Non va nascosto, infatti, che le politiche democratiche (anche quella targata Obama-Biden) sono state le principali alleate dell’economia a vantaggio di una libertà di circolazione concessa solo ai pacchi di Amazon e alle transazioni finanziarie, un modello che ha comprato i diritti di sanità, istruzione e assistenza, rivendendole al popolo come servizi, un modello di dittatura imposta dalle regole del mercato, anche militarmente, dal momento che il 46esimo Presidente eletto ha sostenuto la guerra in Iraq voluta da Obama.
In uno scacchiere che resta in bilico, Joe Biden avrà il dovere di rivedere il programma di accesso alla sanità per tutti i cittadini statunitensi, dovrà ridiscutere con gli operai il salario minimo e le garanzie lavorative legate alla sicurezza e alla stabilità dei posti di impiego, sarà chiamato a dare ascolto all’onda verde dei Fridays For Future, incoraggiando la conversione di buona parte dell’industria a stelle e strisce verso le energie sostenibili. Ancor più urgente, l’ex vice di Obama avrà il compito di avvicinare le megalopoli che brillano sulle due coste all’America vera, una terra di deserto e disuguaglianze che si staglia dall’Atlantico al Pacifico, un mondo di sterminata povertà e disuguaglianze razziali, con il ruolo della polizia da limitare a quello di corpo di difesa, dimostrando di saper punire gli abusi.

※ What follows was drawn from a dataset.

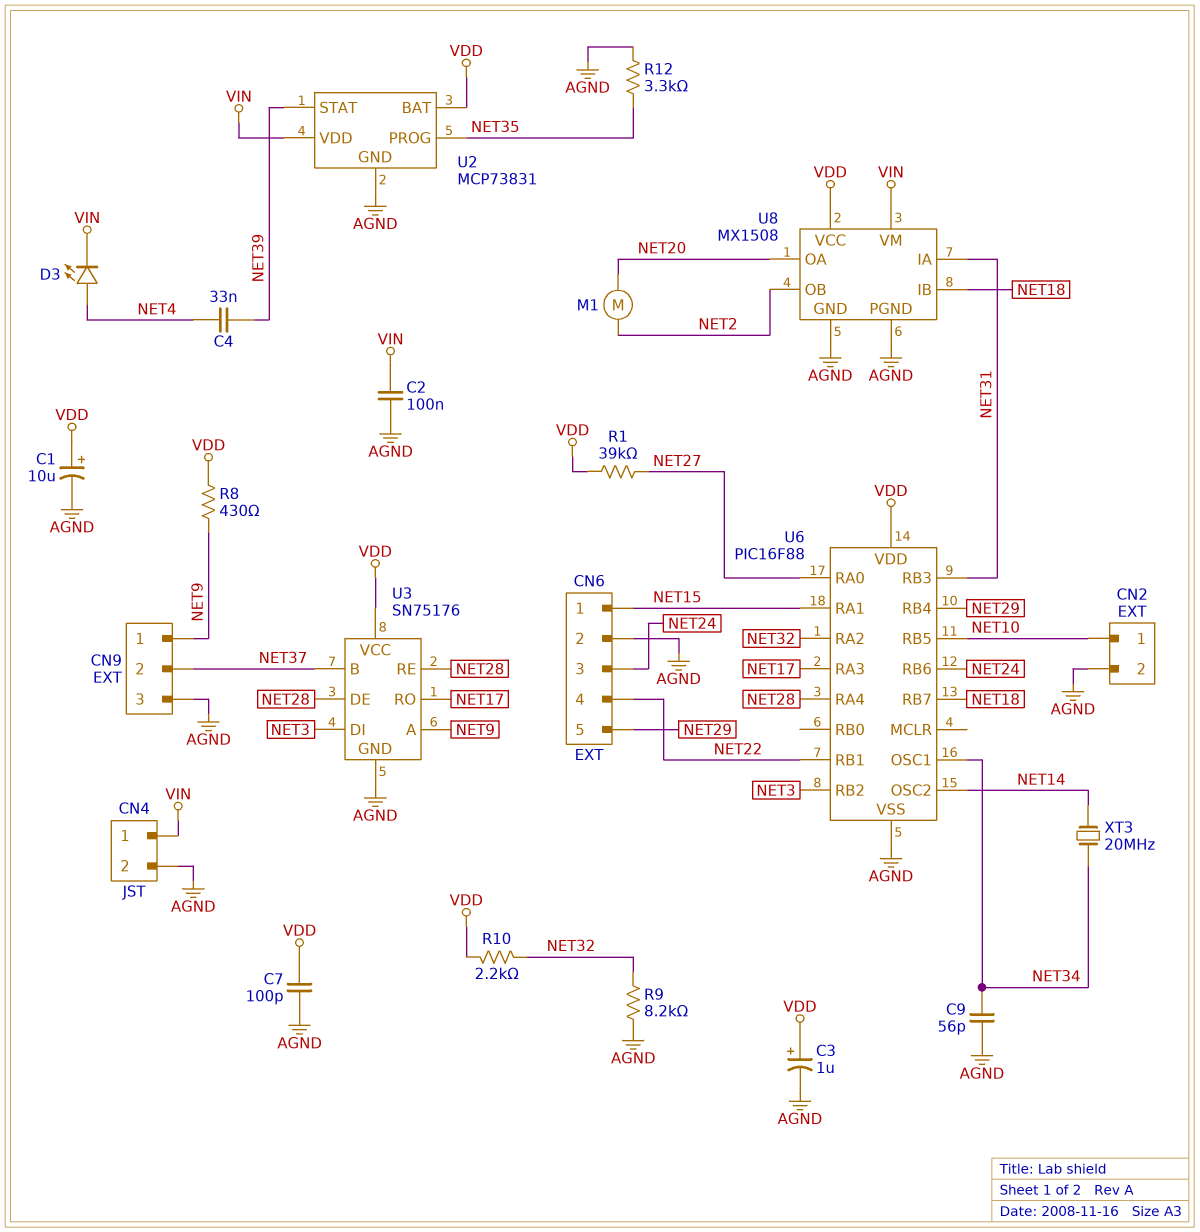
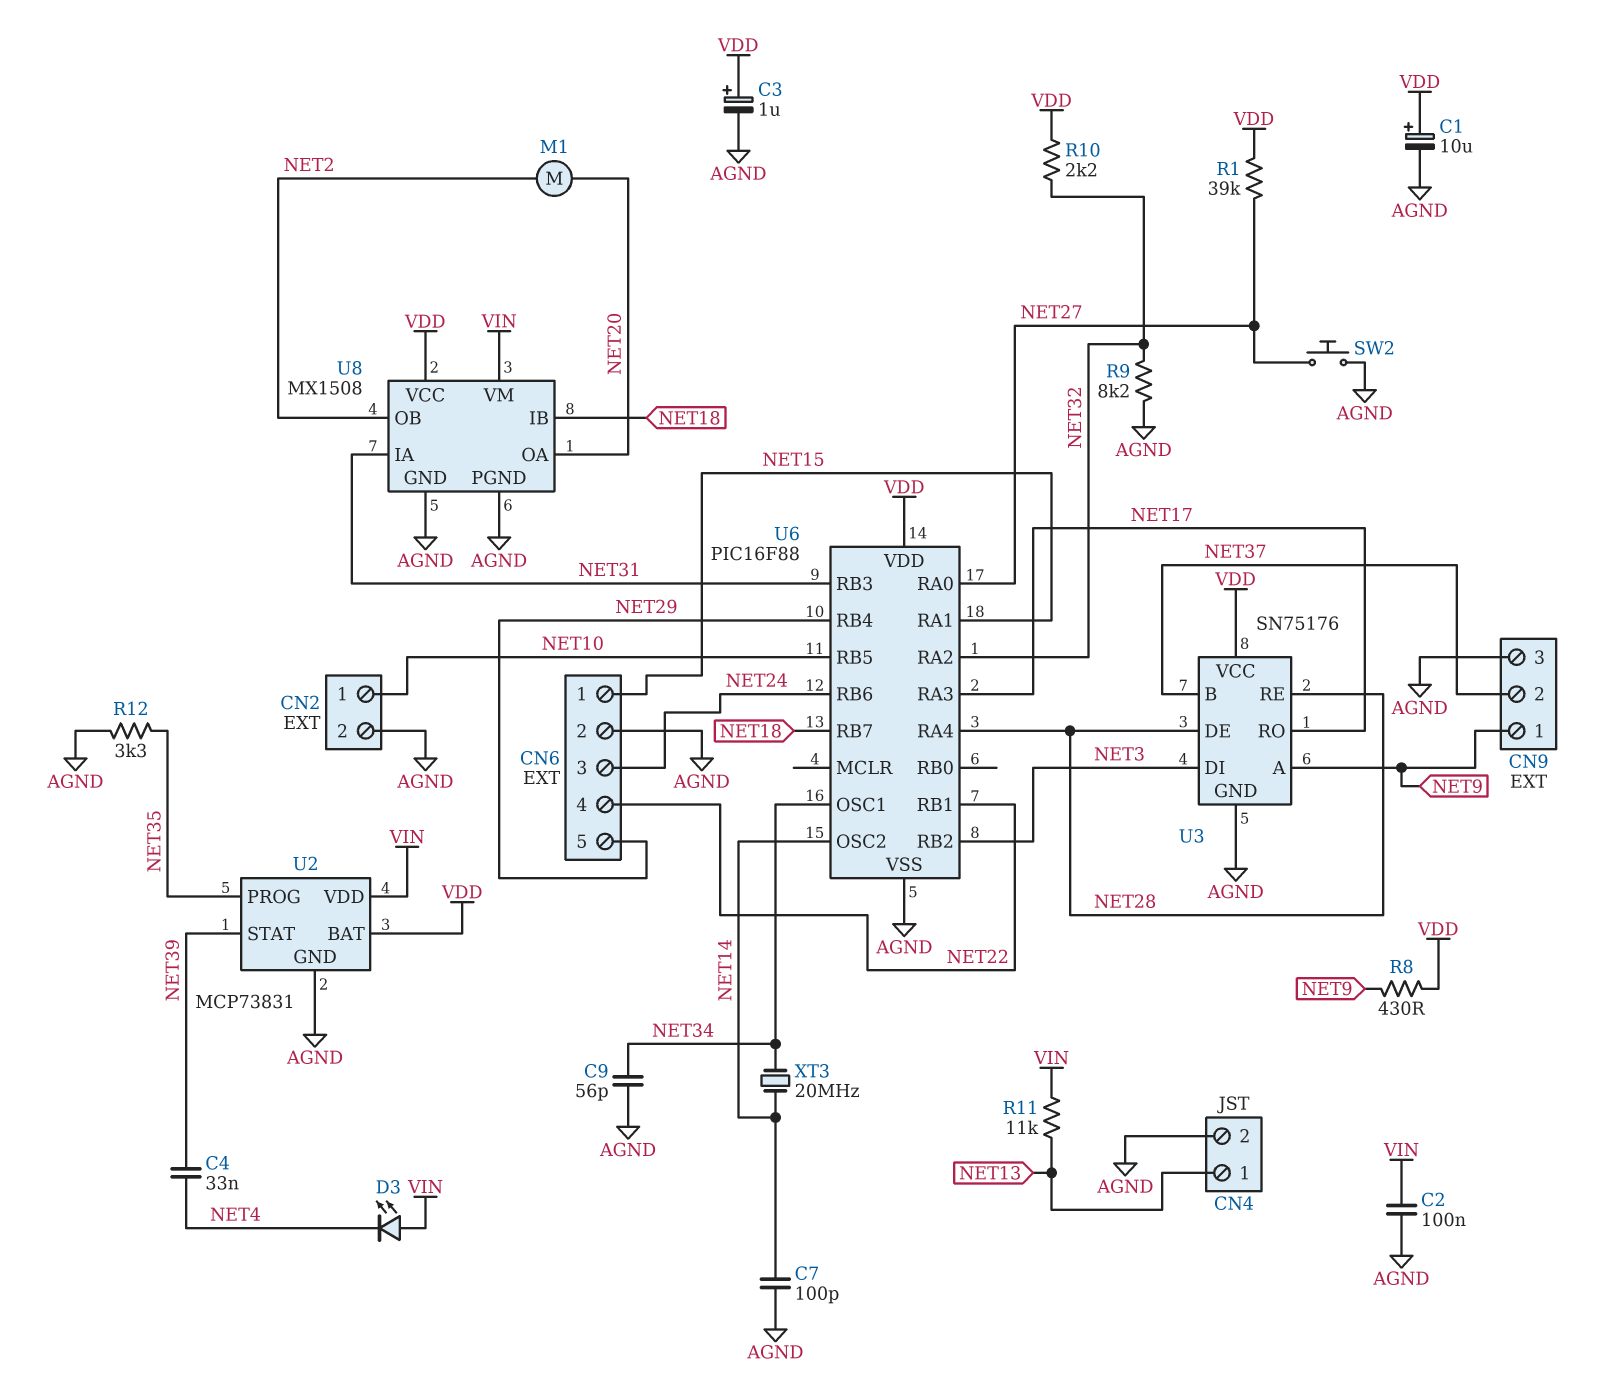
C7: 100pF (AGND, VDD) -> 100pF (AGND, NET14)
CN4 pin 1: VIN -> NET13
D3: LED (A NET4, K VIN) -> LED (A VIN, K NET4)
R11: none -> 11k (NET13, VIN)
SW2: none -> button (AGND, NET27)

C’è una frase che gira sui social e che anche Roberto Saviano ha ripreso per raccontare gli Stati Uniti: sono il Paese del terzo mondo più ricco e potente del pianeta. Compito di Joe Biden sarà non sciupare l’entusiasmo e la felicità di milioni di americani (e non solo) che oggi festeggiano la sua elezione e – soprattutto – la cacciata di Trump. Tradire le danze di gioia e vicinanza che sembrano poter riunire un mondo spaccato dall’odio sarebbe un delitto non più perdonabile, soffocare la voce piena della componente socialista della sua maggioranza non dovrà essere consentito all’establishment di cui è sempre stato – e tuttora è – il rappresentante.
A tal proposito, giocherà un ruolo non di sola rappresentanza l’elezione di Kamala Harris nei panni di Vicepresidente, una chiamata storica per la prima donna alla Casa Bianca. La senatrice della California dovrà dimostrare di non essere stata scelta unicamente per dare forza all’immagine conciliante di Biden. Harris avrà il compito di affermare a livello nazionale quanto di buono ha saputo imporre tra i confini del proprio Stato di provenienza, come la dura persecuzione dei reati ambientali o di tipo sessuale. La nativa di Oakland (figlia di madre immigrata indiana e padre di origini giamaicane) sarà un punto di riferimento anche per la comunità gay, già difesa in California, e per le minoranze che chiedono a gran voce il riconoscimento dei propri diritti.
Il futuro è tutto da immaginare e, per il momento, sembra già una grande occasione per desiderare di tornare ad abbracciarsi. Welcome, Mr. President!